Bun Sovannara, CP’s chicken health manager at the Stung Sen City farm, denied that the company was responsible for the deaths or the method of their disposal.

He also disputed officials’ claim that 11,500 chickens were thrown into the canal, suggesting that the figure would more accurately apply to the “total for the whole province.”

“The chickens that the animal department claimed died are not from CP company. All of them are from villagers’ farms,” Mr. Sovannara said, adding that roughly 700 CP chickens were disposed of “weeks ago” after dying from diarrhea and respiratory problems.

“At CP, we have about 5,000 chickens [at the farm]. At that farm, our chickens began dying in the middle of December,” he said. “Until now, we have culled and burned about 700 chickens.”

Hok Siphanna, chief of the Stung Sen City agriculture office, said that because CP managed the chicken farm, it was responsible for the public health fiasco.

However, Mok Youthana, deputy director of the provincial agriculture department, said he believed CP was innocent.

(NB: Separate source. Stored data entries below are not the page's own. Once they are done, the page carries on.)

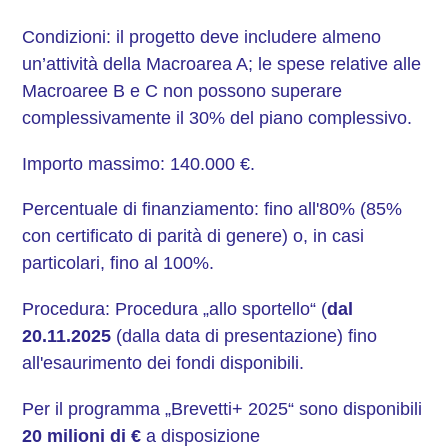
Condizioni: il progetto deve includere almeno
un’attività della Macroarea A; le spese relative alle
Macroaree B e C non possono superare
complessivamente il 30% del piano complessivo.
Importo massimo: 140.000 €.
Percentuale di finanziamento: fino all'80% (85%
con certificato di parità di genere) o, in casi
particolari, fino al 100%.
Procedura: Procedura „allo sportello“ (
dal
20.11.2025
(dalla data di presentazione) fino
all'esaurimento dei fondi disponibili.
Per il programma „Brevetti+ 2025“ sono disponibili
20 milioni di €
a disposizione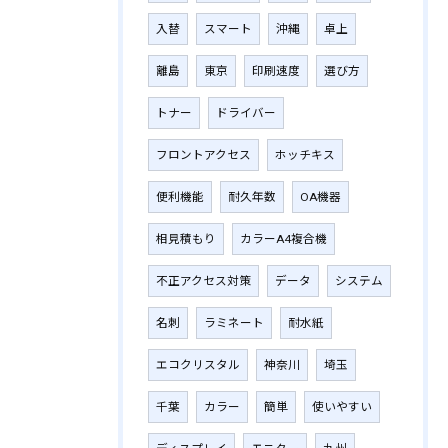
入替
スマート
沖縄
卓上
離島
東京
印刷速度
選び方
トナー
ドライバー
フロントアクセス
ホッチキス
便利機能
耐久年数
OA機器
相見積もり
カラーA4複合機
不正アクセス対策
データ
システム
名刺
ラミネート
耐水紙
エコクリスタル
神奈川
埼玉
千葉
カラー
簡単
使いやすい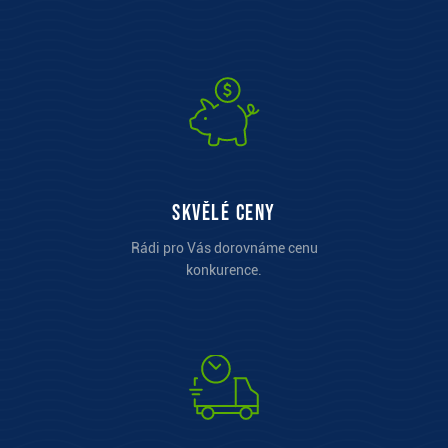
Skvělé ceny
Rádi pro Vás dorovnáme cenu
konkurence.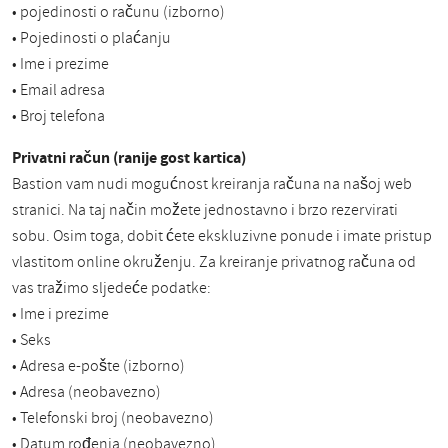
• pojedinosti o računu (izborno)
• Pojedinosti o plaćanju
• Ime i prezime
• Email adresa
• Broj telefona
Privatni račun (ranije gost kartica)
Bastion vam nudi mogućnost kreiranja računa na našoj web
stranici. Na taj način možete jednostavno i brzo rezervirati
sobu. Osim toga, dobit ćete ekskluzivne ponude i imate pristup
vlastitom online okruženju. Za kreiranje privatnog računa od
vas tražimo sljedeće podatke:
• Ime i prezime
• Seks
• Adresa e-pošte (izborno)
• Adresa (neobavezno)
• Telefonski broj (neobavezno)
• Datum rođenja (neobavezno)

“It was the farmer [Mr. Sim] who took the dead chickens and threw them into the canal. The CP company is not the one who threw dead chickens into the canal, so the CP company did nothing wrong,” he said, noting that the farmer could not be fined under existing laws.

“But we can educate him and advise him not to do the same thing next time,” he said.

Mr. Youthana added the chickens might not have been diseased at all.

“I cannot conclude that disease is what killed the chickens. In some cases, chickens can also die from changes in the climate.”